• _WORK TO BE COMPLETED_
Please write out the complete listing that follows, exactly as it reads.

• _DATASET EXCERPTS_
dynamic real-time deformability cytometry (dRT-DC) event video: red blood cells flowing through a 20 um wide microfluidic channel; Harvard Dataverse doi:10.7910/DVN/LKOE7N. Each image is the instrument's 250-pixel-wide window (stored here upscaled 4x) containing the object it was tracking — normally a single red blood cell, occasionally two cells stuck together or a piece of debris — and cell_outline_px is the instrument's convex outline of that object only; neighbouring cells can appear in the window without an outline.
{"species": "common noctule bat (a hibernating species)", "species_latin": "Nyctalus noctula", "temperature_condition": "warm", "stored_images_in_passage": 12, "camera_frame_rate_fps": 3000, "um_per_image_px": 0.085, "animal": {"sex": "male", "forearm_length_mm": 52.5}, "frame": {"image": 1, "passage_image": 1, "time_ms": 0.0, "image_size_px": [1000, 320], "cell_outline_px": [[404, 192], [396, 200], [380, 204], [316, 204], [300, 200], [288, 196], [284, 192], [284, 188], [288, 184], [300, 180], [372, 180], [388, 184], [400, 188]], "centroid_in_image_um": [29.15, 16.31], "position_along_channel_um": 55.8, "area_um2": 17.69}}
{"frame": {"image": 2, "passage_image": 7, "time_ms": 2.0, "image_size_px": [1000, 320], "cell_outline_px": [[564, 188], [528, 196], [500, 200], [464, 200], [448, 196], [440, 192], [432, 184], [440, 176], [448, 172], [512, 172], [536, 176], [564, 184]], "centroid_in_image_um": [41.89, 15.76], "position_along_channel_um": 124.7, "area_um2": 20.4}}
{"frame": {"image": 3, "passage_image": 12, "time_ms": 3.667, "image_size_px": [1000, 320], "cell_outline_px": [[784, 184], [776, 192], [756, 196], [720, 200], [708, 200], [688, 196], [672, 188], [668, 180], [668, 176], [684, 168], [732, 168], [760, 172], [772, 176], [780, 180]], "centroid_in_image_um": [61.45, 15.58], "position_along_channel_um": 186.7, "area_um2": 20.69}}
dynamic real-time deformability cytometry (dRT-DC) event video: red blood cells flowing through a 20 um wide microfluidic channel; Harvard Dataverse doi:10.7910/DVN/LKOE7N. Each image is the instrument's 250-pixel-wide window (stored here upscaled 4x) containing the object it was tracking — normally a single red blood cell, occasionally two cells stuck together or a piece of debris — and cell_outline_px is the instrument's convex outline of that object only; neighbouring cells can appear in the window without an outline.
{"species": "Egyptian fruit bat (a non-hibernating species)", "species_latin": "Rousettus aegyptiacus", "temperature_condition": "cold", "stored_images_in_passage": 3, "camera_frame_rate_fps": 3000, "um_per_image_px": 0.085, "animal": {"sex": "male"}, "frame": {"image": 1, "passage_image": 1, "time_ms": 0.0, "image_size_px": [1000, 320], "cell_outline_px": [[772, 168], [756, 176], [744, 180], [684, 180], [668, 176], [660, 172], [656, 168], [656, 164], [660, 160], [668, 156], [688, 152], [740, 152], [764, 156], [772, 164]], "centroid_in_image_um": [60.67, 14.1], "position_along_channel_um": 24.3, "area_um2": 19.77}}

• _REPLY_
dynamic real-time deformability cytometry (dRT-DC) event video: red blood cells flowing through a 20 um wide microfluidic channel; Harvard Dataverse doi:10.7910/DVN/LKOE7N. Each image is the instrument's 250-pixel-wide window (stored here upscaled 4x) containing the object it was tracking — normally a single red blood cell, occasionally two cells stuck together or a piece of debris — and cell_outline_px is the instrument's convex outline of that object only; neighbouring cells can appear in the window without an outline.
{"species": "common noctule bat (a hibernating species)", "species_latin": "Nyctalus noctula", "temperature_condition": "warm", "stored_images_in_passage": 12, "camera_frame_rate_fps": 3000, "um_per_image_px": 0.085, "animal": {"sex": "male", "forearm_length_mm": 52.5}, "frame": {"image": 1, "passage_image": 1, "time_ms": 0.0, "image_size_px": [1000, 320], "cell_outline_px": [[404, 192], [396, 200], [380, 204], [316, 204], [300, 200], [288, 196], [284, 192], [284, 188], [288, 184], [300, 180], [372, 180], [388, 184], [400, 188]], "centroid_in_image_um": [29.15, 16.31], "position_along_channel_um": 55.8, "area_um2": 17.69}}
{"frame": {"image": 2, "passage_image": 7, "time_ms": 2.0, "image_size_px": [1000, 320], "cell_outline_px": [[564, 188], [528, 196], [500, 200], [464, 200], [448, 196], [440, 192], [432, 184], [440, 176], [448, 172], [512, 172], [536, 176], [564, 184]], "centroid_in_image_um": [41.89, 15.76], "position_along_channel_um": 124.7, "area_um2": 20.4}}
{"frame": {"image": 3, "passage_image": 12, "time_ms": 3.667, "image_size_px": [1000, 320], "cell_outline_px": [[784, 184], [776, 192], [756, 196], [720, 200], [708, 200], [688, 196], [672, 188], [668, 180], [668, 176], [684, 168], [732, 168], [760, 172], [772, 176], [780, 180]], "centroid_in_image_um": [61.45, 15.58], "position_along_channel_um": 186.7, "area_um2": 20.69}}
dynamic real-time deformability cytometry (dRT-DC) event video: red blood cells flowing through a 20 um wide microfluidic channel; Harvard Dataverse doi:10.7910/DVN/LKOE7N. Each image is the instrument's 250-pixel-wide window (stored here upscaled 4x) containing the object it was tracking — normally a single red blood cell, occasionally two cells stuck together or a piece of debris — and cell_outline_px is the instrument's convex outline of that object only; neighbouring cells can appear in the window without an outline.
{"species": "Egyptian fruit bat (a non-hibernating species)", "species_latin": "Rousettus aegyptiacus", "temperature_condition": "cold", "stored_images_in_passage": 3, "camera_frame_rate_fps": 3000, "um_per_image_px": 0.085, "animal": {"sex": "male"}, "frame": {"image": 1, "passage_image": 1, "time_ms": 0.0, "image_size_px": [1000, 320], "cell_outline_px": [[772, 168], [756, 176], [744, 180], [684, 180], [668, 176], [660, 172], [656, 168], [656, 164], [660, 160], [668, 156], [688, 152], [740, 152], [764, 156], [772, 164]], "centroid_in_image_um": [60.67, 14.1], "position_along_channel_um": 24.3, "area_um2": 19.77}}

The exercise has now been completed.